Dans son nouvel ouvrage adapté de son podcast à succès "Face à l'histoire", le journaliste Philippe Collin revient sur l'affaire Dreyfus, qu'il qualifie de "sujet matrice" de la société française. Pour lui, cette affaire oppose deux visions de la France : la République contre les forces nationalistes, un combat qui fait écho à notre époque.

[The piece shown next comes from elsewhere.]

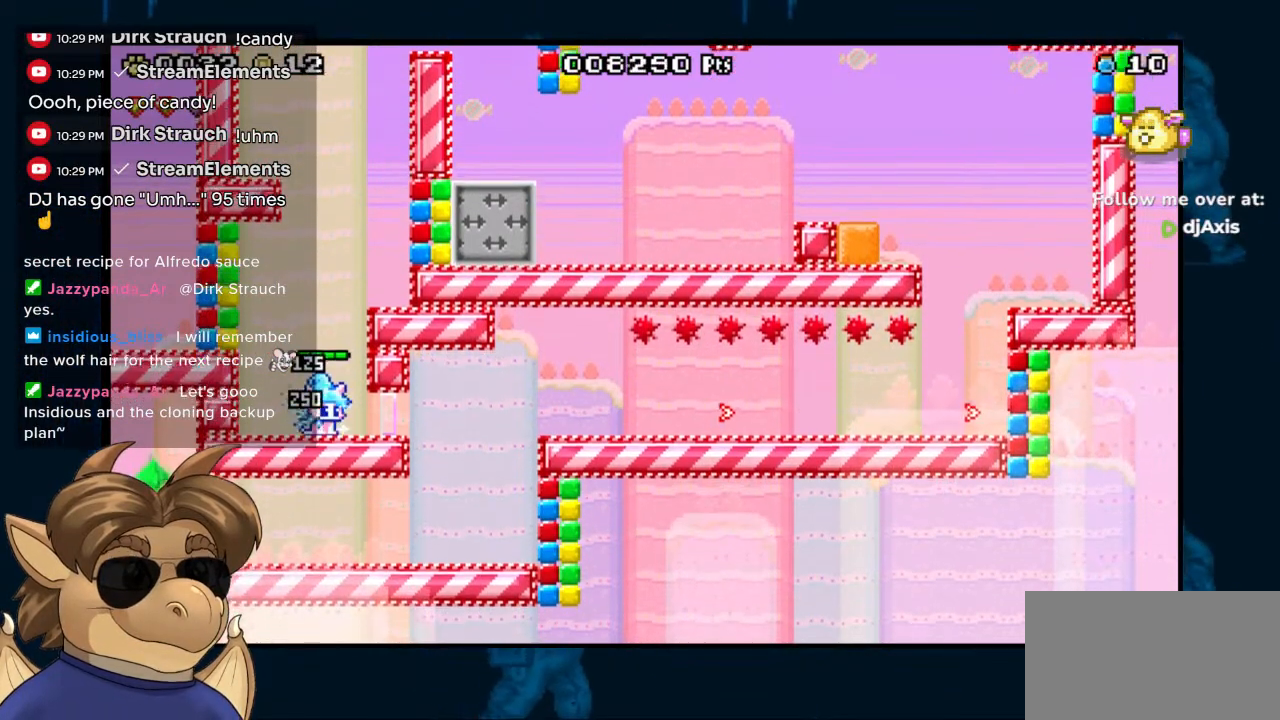
{"dt_ms": 500, "buttons": [], "left_stick": "center", "right_stick": "center", "events": [[33, "B", "down"], [200, "DPAD_RIGHT", "down"], [333, "B", "up"], [433, "DPAD_RIGHT", "up"]]}
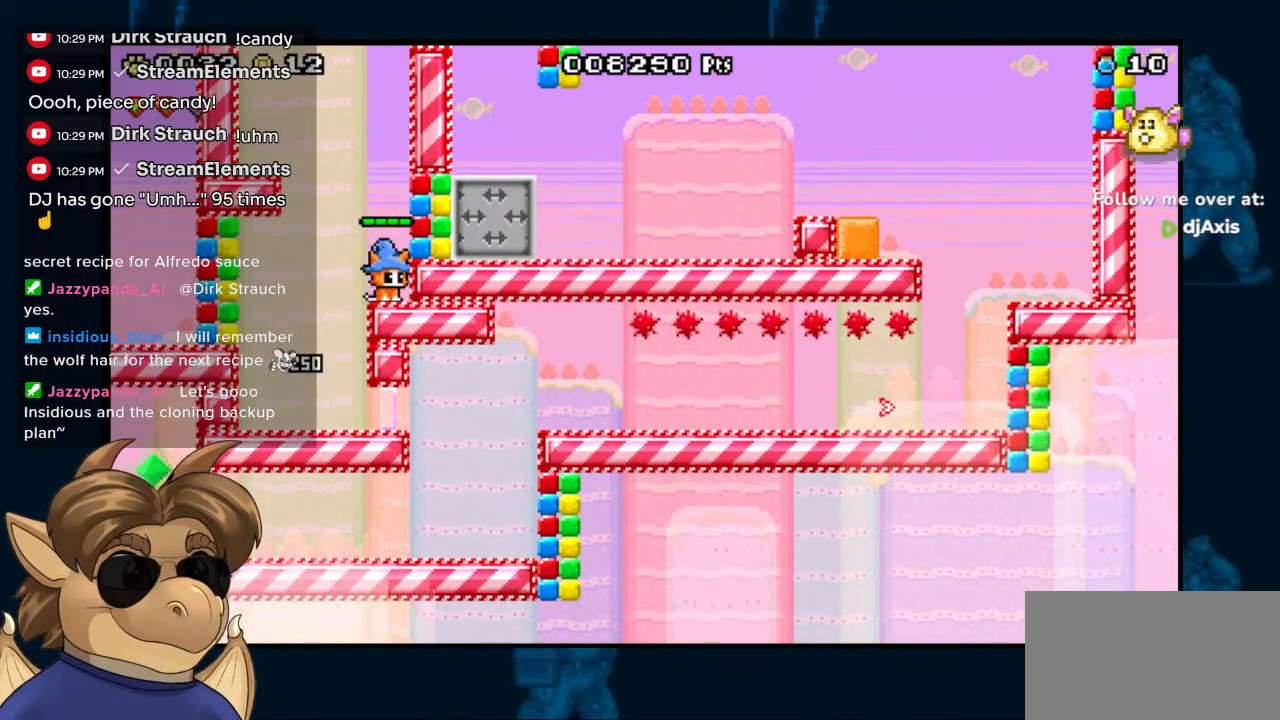
{"dt_ms": 500, "buttons": ["DPAD_LEFT"], "left_stick": "center", "right_stick": "center", "events": [[33, "B", "down"], [83, "DPAD_LEFT", "down"], [400, "B", "up"]]}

Une machination, pas une erreur judiciaire
Philippe Collin insiste sur le fait que l'affaire Dreyfus n'est pas une simple erreur judiciaire, mais une véritable machination orchestrée par l'état-major militaire. Dans un contexte de revanche après la perte de l'Alsace-Moselle, un vrai traître, Esterhazy, est découvert, mais on choisit de désigner un coupable idéal : Alfred Dreyfus, juif et officier. "Ils savent très bien que Dreyfus n'est pas coupable, et c'est en cela que ce n'est pas une erreur, mais une machination", explique Collin.
Un crime d'État
L'auteur n'hésite pas à parler de "crime d'État", car les hauts responsables militaires ont fabriqué de faux documents pour condamner Dreyfus, préférant l'ordre à la vérité. L'humiliation publique de Dreyfus lors de sa dégradation, soigneusement mise en scène, et son envoi au bagne sur l'île du Diable dans des conditions extrêmes témoignent de cet acharnement.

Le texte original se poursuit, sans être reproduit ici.